Although for the moment, few structures have actually been completed in Duqm, there are more and more building sites and local residents have already expressed misgivings and worries about the damages to their environment. Such is the case with several locally based fishermen who went to Muscat at the end of 2018 to complain to the Ministry of Agriculture and Fishing. The problem, according to a spokesperson for the Ministry, is that “some 400 large fishing vessels will exploit our vast marine resources, fish-processing plants and cold storage warehouses will be operating night and day to export our products, mostly to Asia.” Because indeed, the growth of Greater Duqm will involve the industrialisation of local fishing and the large-scale export of fish to the rest of the world. The 500 small-scale Omani fisherman take a dim view of such a development which may well deplete the schools of fish off the coast of the Al-Wusta governorate. “The Duqm fishing community dislikes those large vessels which will certainly overfish the existing stocks while we are too small to invest in this project,” Althebeeb Hamd, a veteran Omani fisherman tells us. “In the end, they’re going to take all the fish away” a worker in the fishing business complains.
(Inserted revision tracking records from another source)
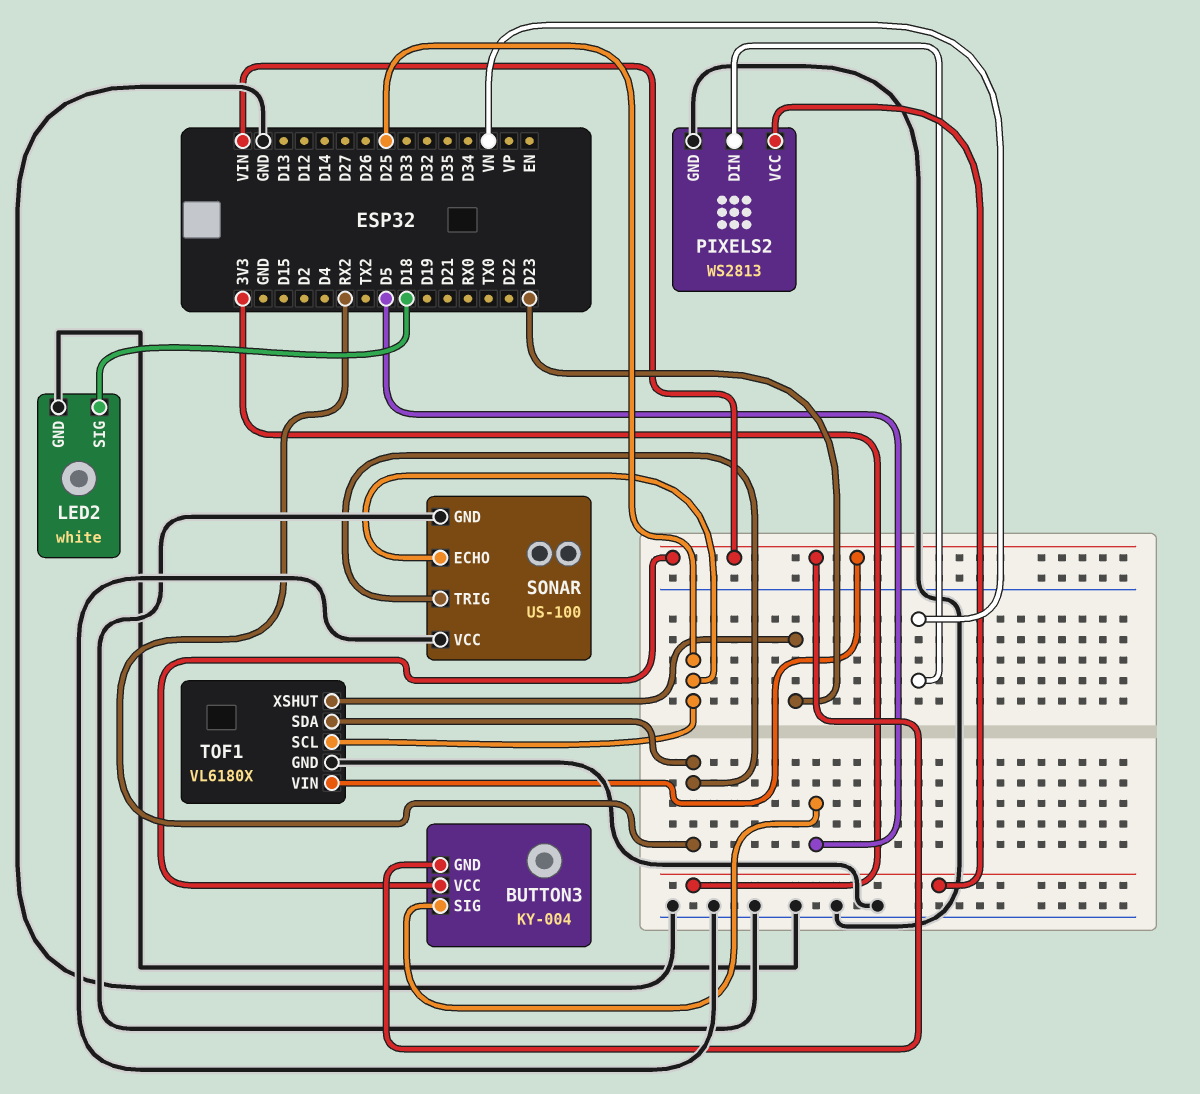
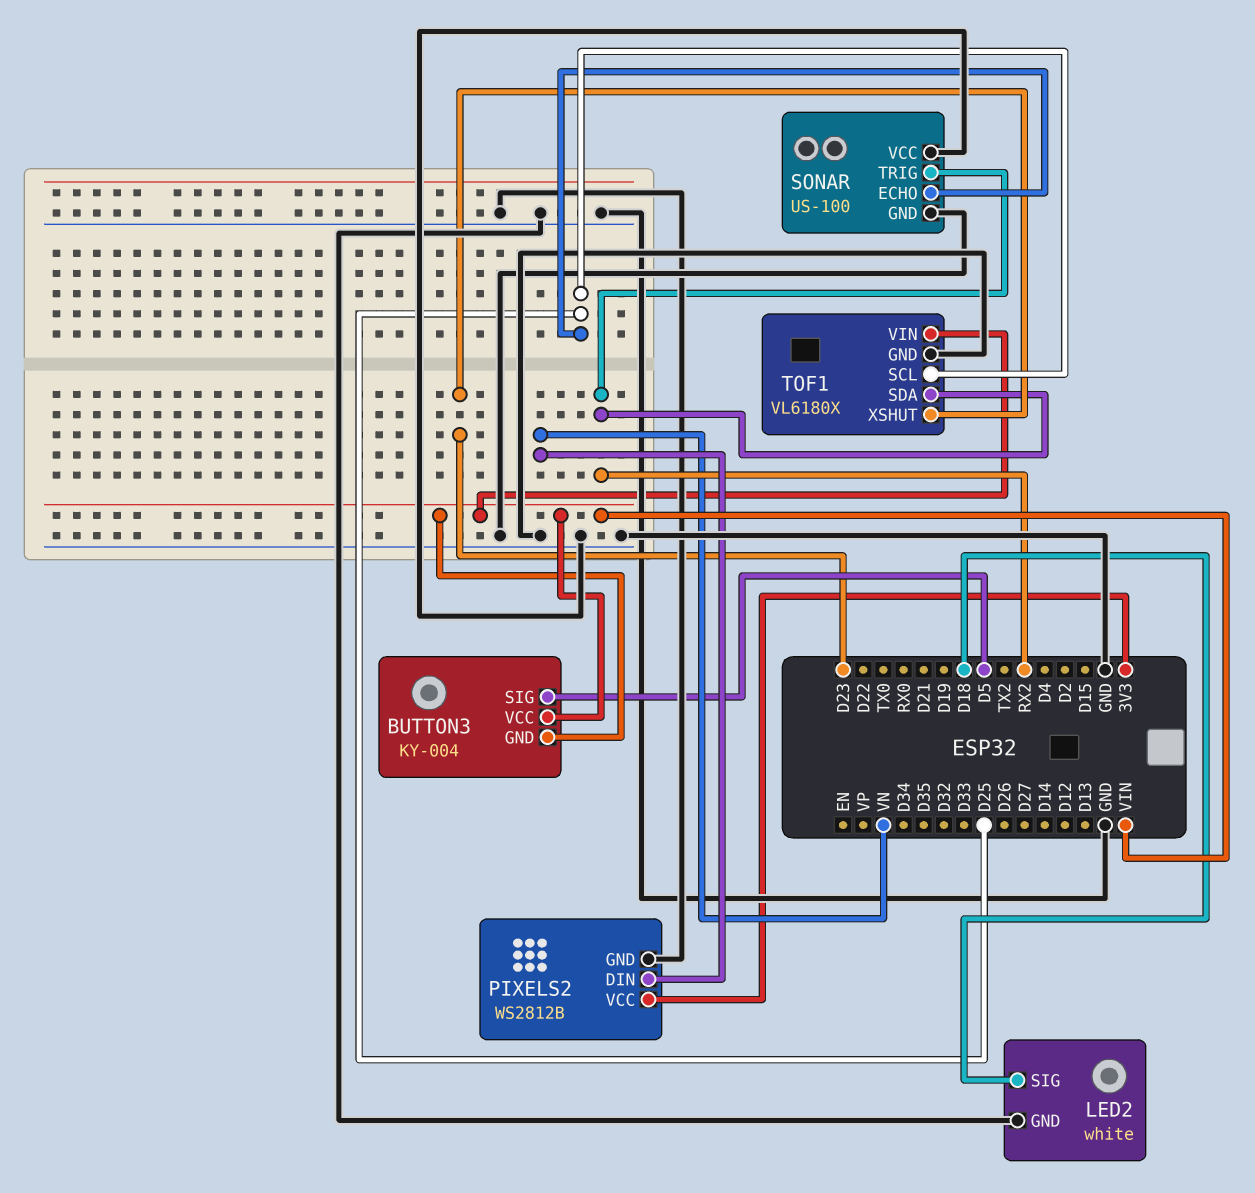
PIXELS2: WS2813 -> WS2812B

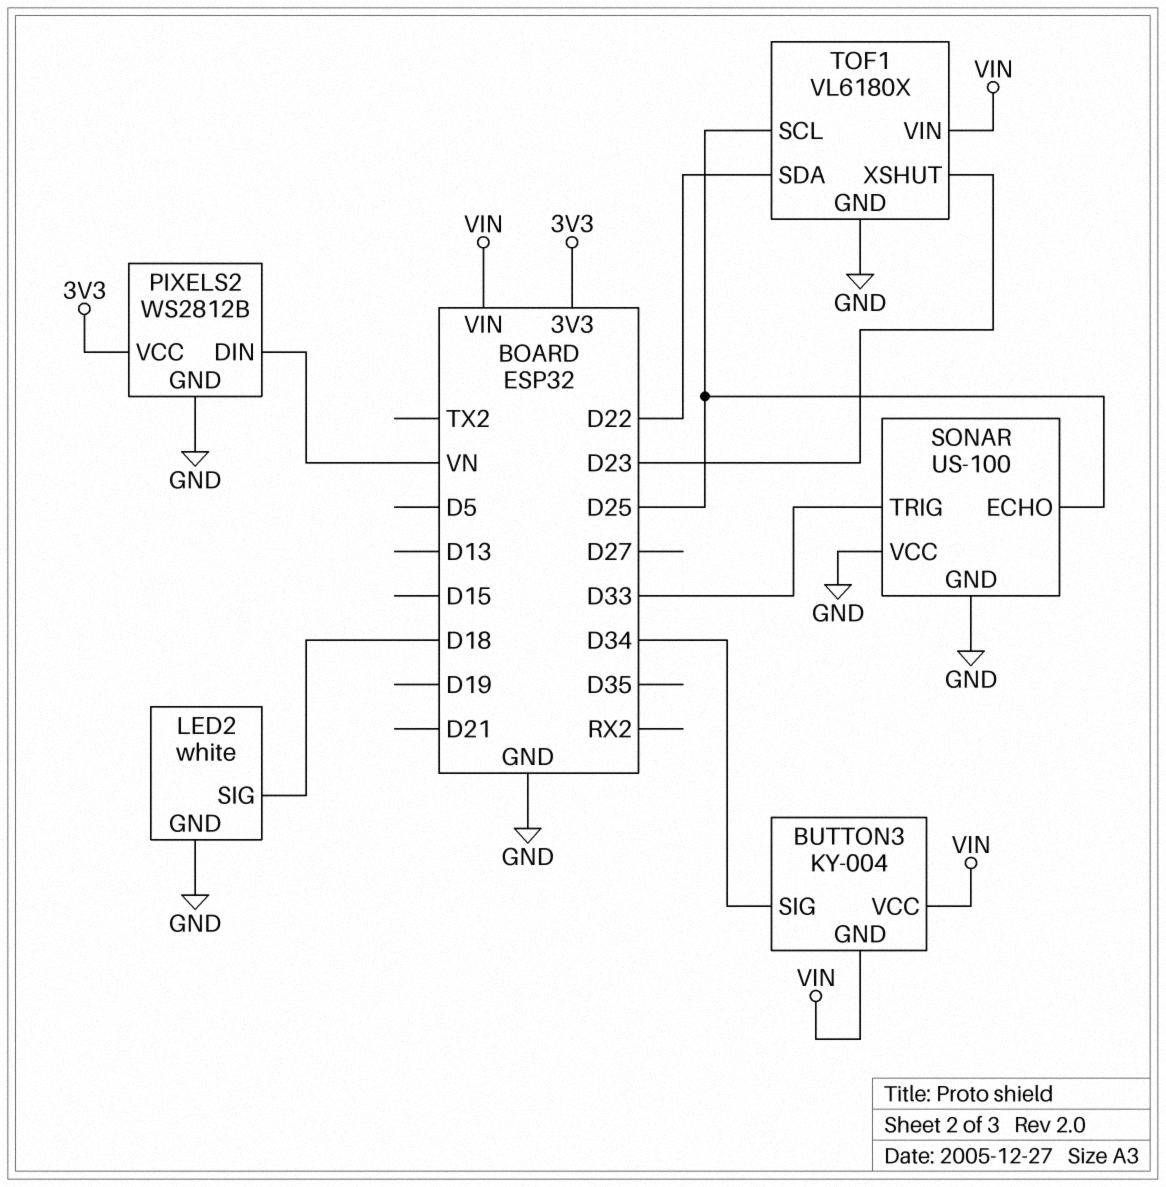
BUTTON3 pin SIG: D5 -> D34
SONAR pin TRIG: RX2 -> D33
TOF1 pin SDA: RX2 -> D22

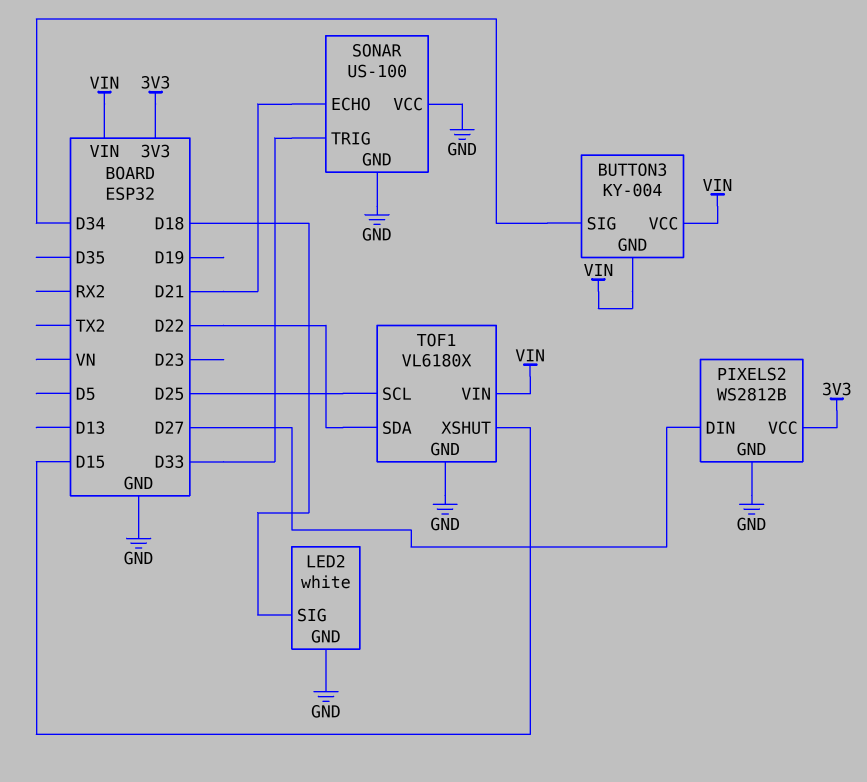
PIXELS2 pin DIN: VN -> D27
SONAR pin ECHO: D25 -> D21
TOF1 pin XSHUT: D23 -> D15

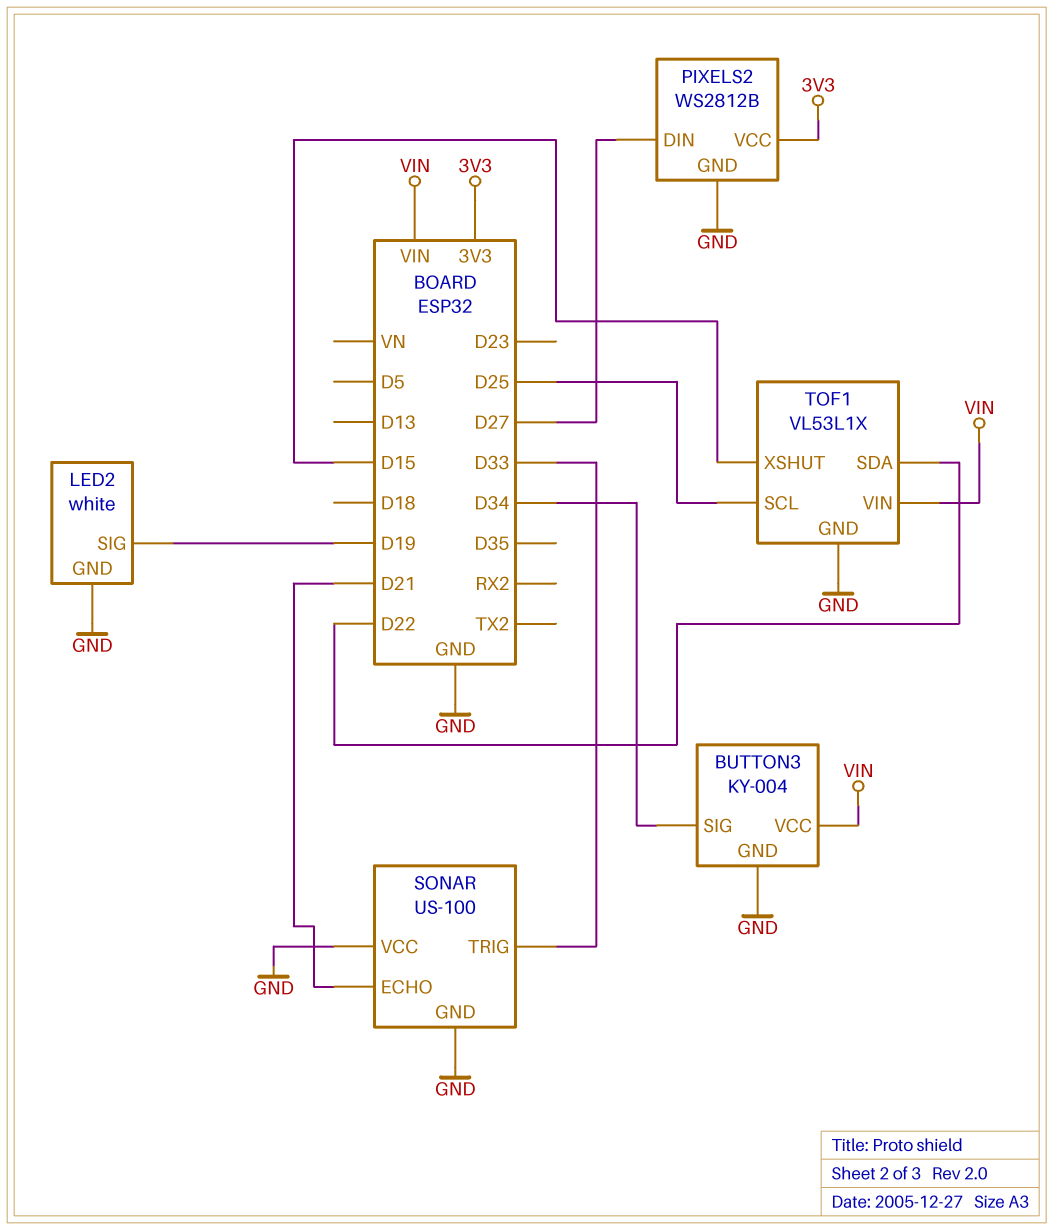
BUTTON3 pin GND: VIN -> GND
LED2 pin SIG: D18 -> D19
TOF1: VL6180X -> VL53L1X

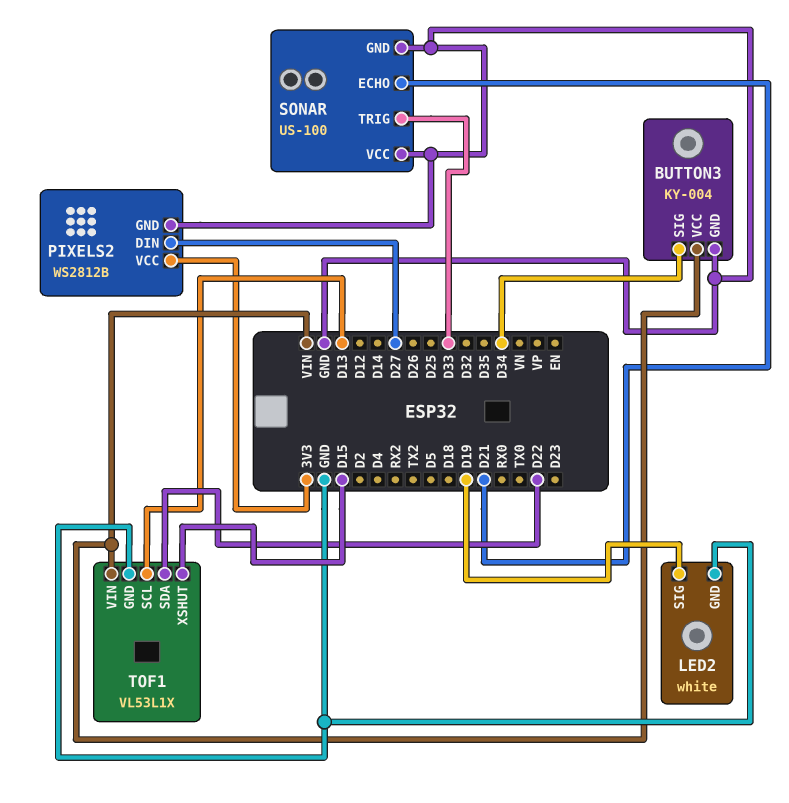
TOF1 pin SCL: D25 -> D13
In the same way as the local fishermen, the lives of many semi-nomadic Bedouin are impacted by the construction work. Some of their land has been requisitioned. In compensation, the Government has built a complex of 150 terraced villas a few kilometres south of the old city. 3,000 fishermen and Bedouin are meant to be housed there with their families in the middle of a desert area. But several months after completion, this residential neighbourhood remains totally unoccupied. In an effort to be reassuring, Saleh Hamood Al-Hasani claims that checking out which families are eligible for these costly gifts is a slow process. Actually, however, a number of fishermen and Bedouin are still refusing to leave their homes located on certain plots of land meant to be developed. “We want to get the local population to share in this new Duqm. It’s normal for people to be reluctant because right now they see no advantage in any of this. But soon local people will have first priority for certain investments, new jobs and better infrastructures. We’ve built motorways here, banks and shopping arcades, with bowling alleys and cinemas!” the SEZAD manager tells us proudly. According to the Omani government, the whole project, once it is completed, could create as many as 300,000 jobs and Duqm could add 5% to the country’s economic activity. Duqm’s wali tries to reassure us regarding the attitude of his population towards the ongoing upheaval of the environment: “it is normal for people to be afraid of anything new. But it doesn’t last once they get to know it,” he says with an embarrassed smile. According to him, the Omani have never voiced any complaints since he was appointed in October 2018, and his predecessor never mentioned anything of the sort. “Sooner or later, people who disapprove of the Duqm project will have to accept it because it will have had a positive effect on their lives!”